**Work to complete**
Look through the listing for the string "strong" and copy out every line that holds it.

**Material provided**
________________
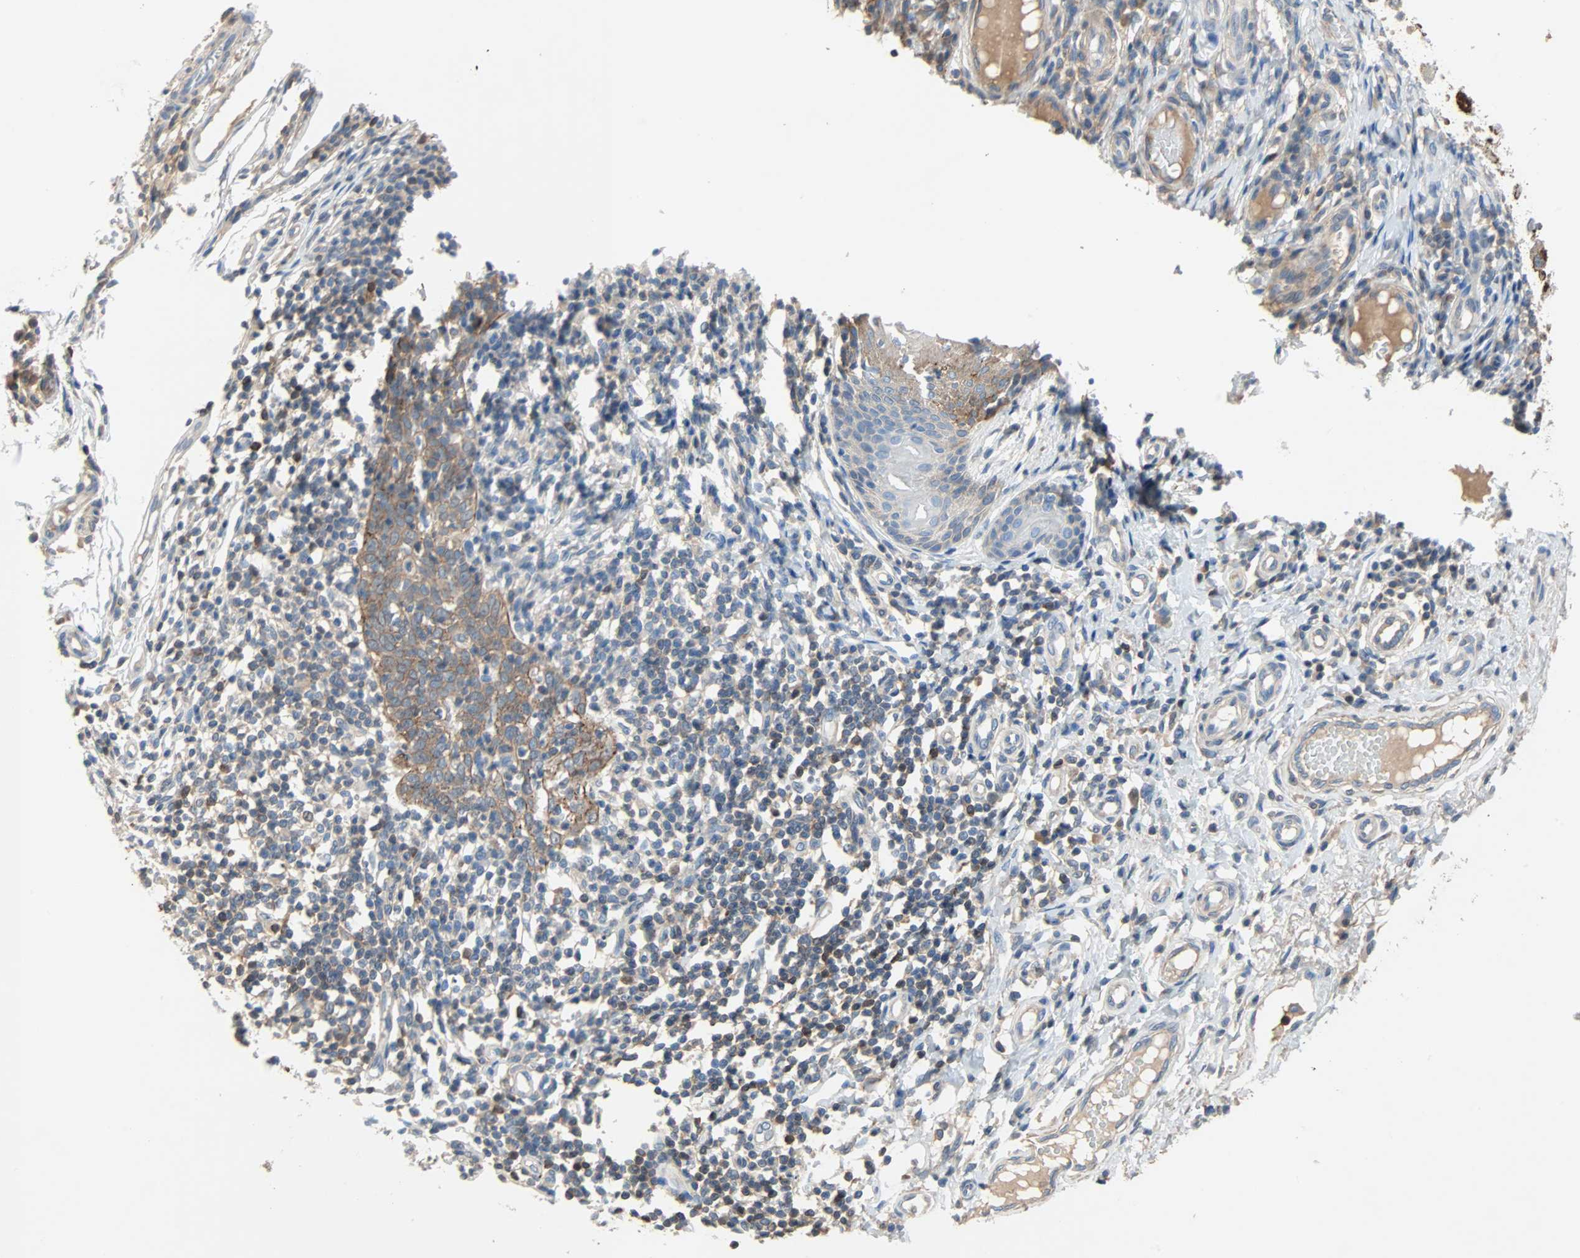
{"staining": {"intensity": "strong", "quantity": ">75%", "location": "cytoplasmic/membranous"}, "tissue": "skin cancer", "cell_type": "Tumor cells", "image_type": "cancer", "snomed": [{"axis": "morphology", "description": "Normal tissue, NOS"}, {"axis": "morphology", "description": "Basal cell carcinoma"}, {"axis": "topography", "description": "Skin"}], "caption": "An immunohistochemistry histopathology image of neoplastic tissue is shown. Protein staining in brown highlights strong cytoplasmic/membranous positivity in skin cancer within tumor cells. The protein of interest is shown in brown color, while the nuclei are stained blue.", "gene": "TNFRSF12A", "patient": {"sex": "male", "age": 87}}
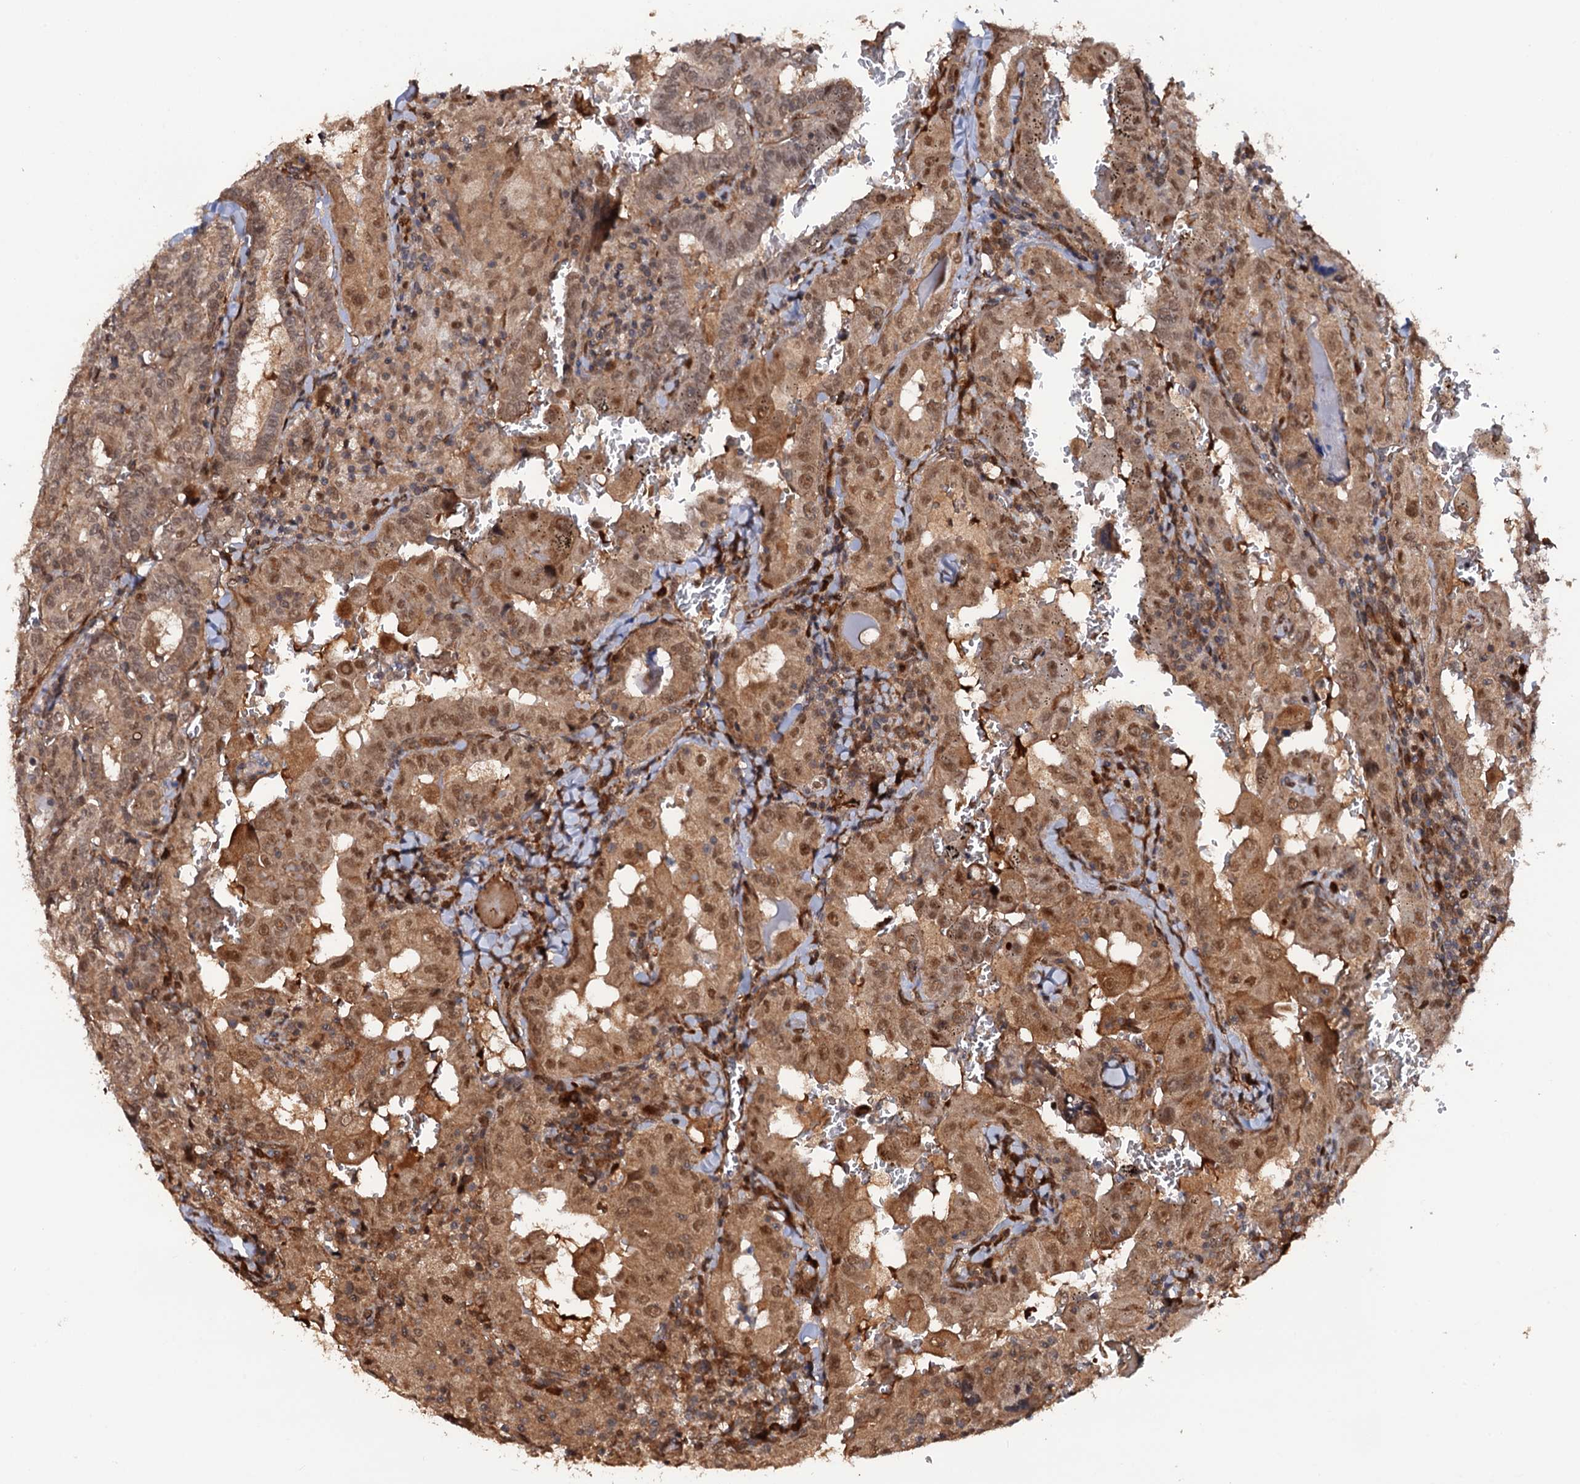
{"staining": {"intensity": "moderate", "quantity": ">75%", "location": "cytoplasmic/membranous,nuclear"}, "tissue": "thyroid cancer", "cell_type": "Tumor cells", "image_type": "cancer", "snomed": [{"axis": "morphology", "description": "Papillary adenocarcinoma, NOS"}, {"axis": "topography", "description": "Thyroid gland"}], "caption": "Brown immunohistochemical staining in human thyroid cancer reveals moderate cytoplasmic/membranous and nuclear staining in approximately >75% of tumor cells.", "gene": "CDC23", "patient": {"sex": "female", "age": 72}}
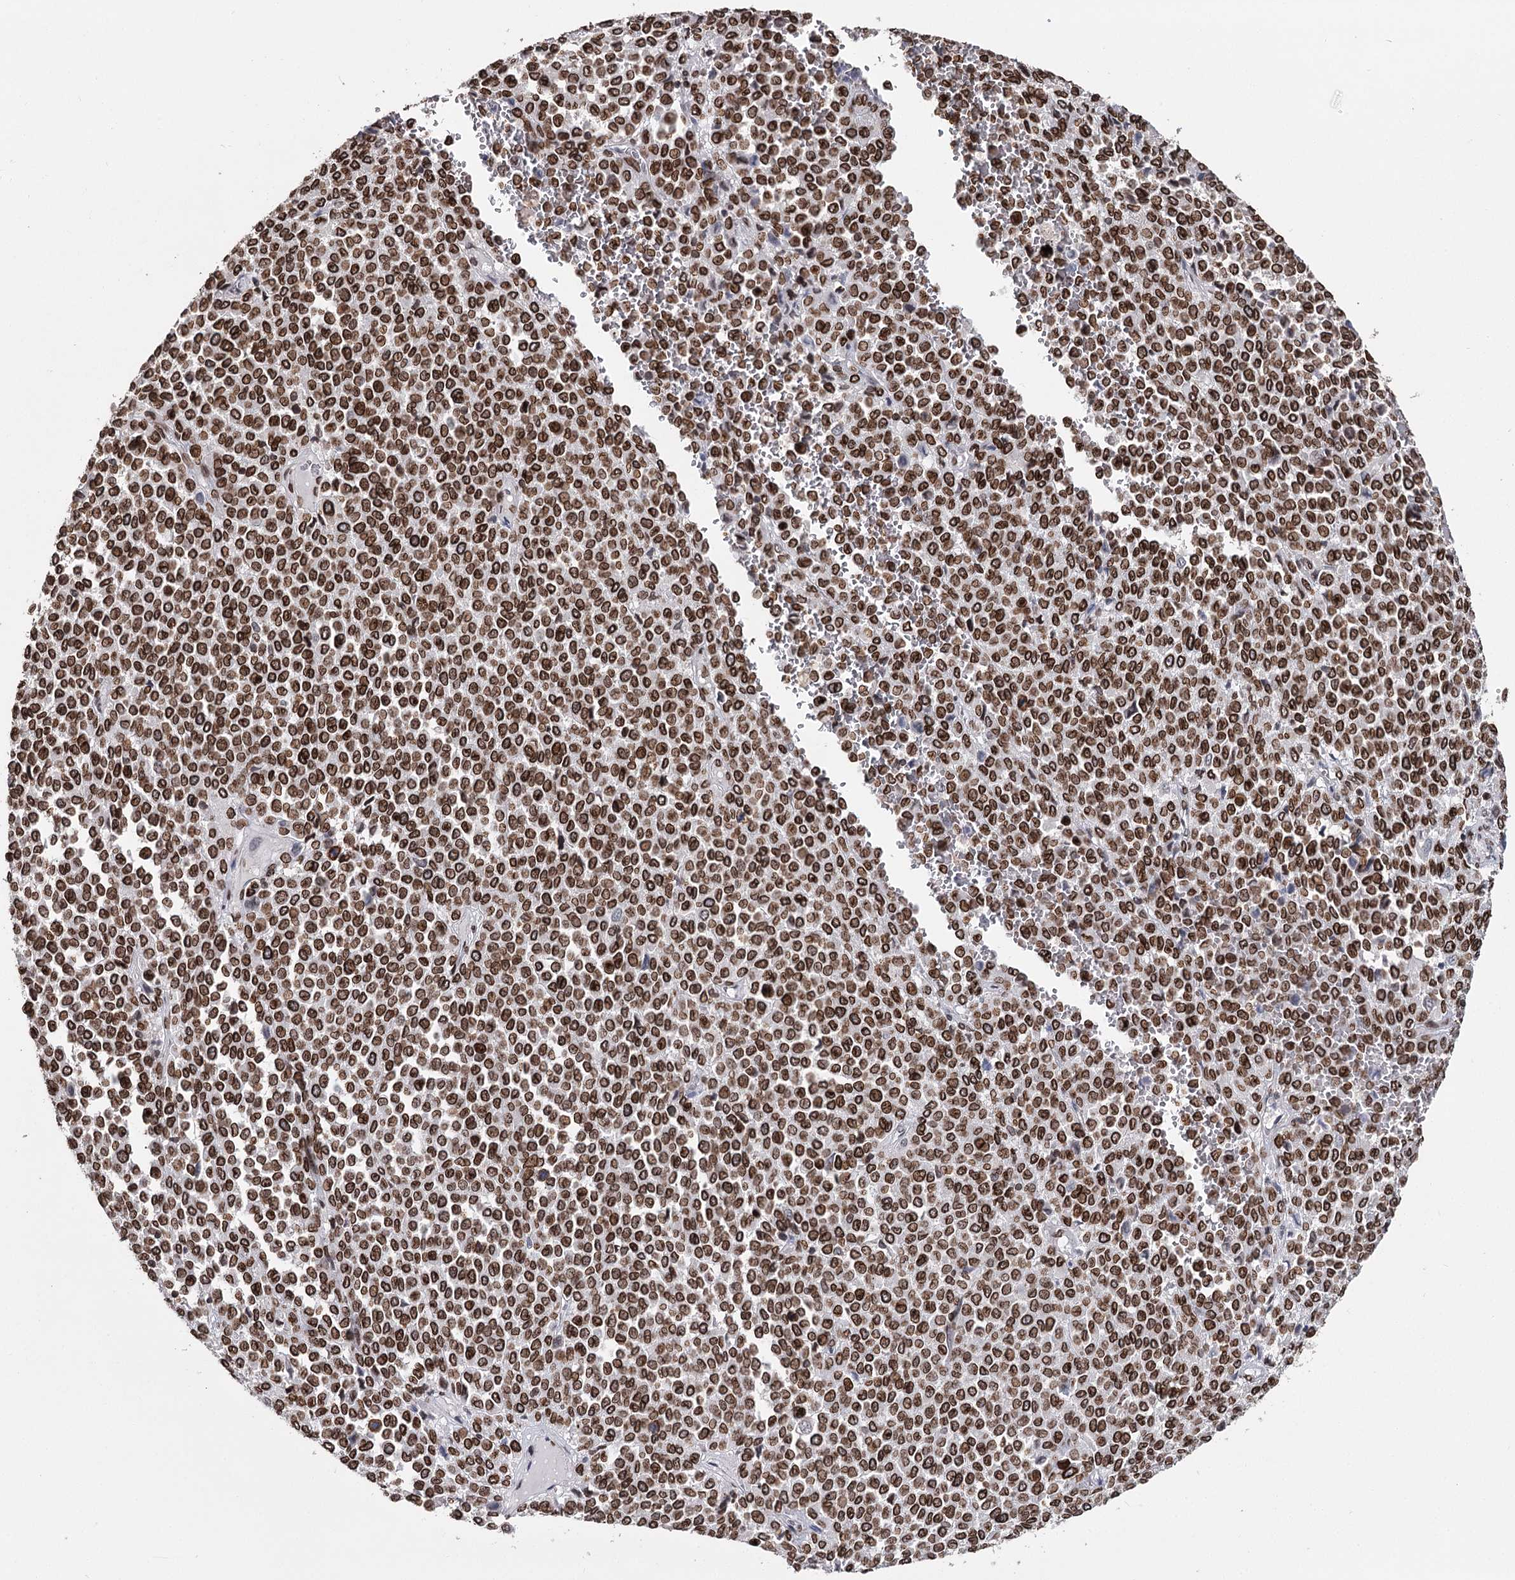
{"staining": {"intensity": "strong", "quantity": ">75%", "location": "cytoplasmic/membranous,nuclear"}, "tissue": "melanoma", "cell_type": "Tumor cells", "image_type": "cancer", "snomed": [{"axis": "morphology", "description": "Malignant melanoma, Metastatic site"}, {"axis": "topography", "description": "Pancreas"}], "caption": "The photomicrograph reveals a brown stain indicating the presence of a protein in the cytoplasmic/membranous and nuclear of tumor cells in melanoma.", "gene": "KIAA0930", "patient": {"sex": "female", "age": 30}}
________________
**Exercise answer**
{"staining": {"intensity": "strong", "quantity": ">75%", "location": "cytoplasmic/membranous"}, "tissue": "skin cancer", "cell_type": "Tumor cells", "image_type": "cancer", "snomed": [{"axis": "morphology", "description": "Normal tissue, NOS"}, {"axis": "morphology", "description": "Basal cell carcinoma"}, {"axis": "topography", "description": "Skin"}], "caption": "An immunohistochemistry histopathology image of neoplastic tissue is shown. Protein staining in brown highlights strong cytoplasmic/membranous positivity in skin cancer within tumor cells. The protein of interest is shown in brown color, while the nuclei are stained blue.", "gene": "TNFRSF12A", "patient": {"sex": "male", "age": 87}}
{"staining": {"intensity": "strong", "quantity": ">75%", "location": "cytoplasmic/membranous,nuclear"}, "tissue": "melanoma", "cell_type": "Tumor cells", "image_type": "cancer", "snomed": [{"axis": "morphology", "description": "Malignant melanoma, Metastatic site"}, {"axis": "topography", "description": "Pancreas"}], "caption": "The photomicrograph reveals a brown stain indicating the presence of a protein in the cytoplasmic/membranous and nuclear of tumor cells in melanoma.", "gene": "KIAA0930", "patient": {"sex": "female", "age": 30}}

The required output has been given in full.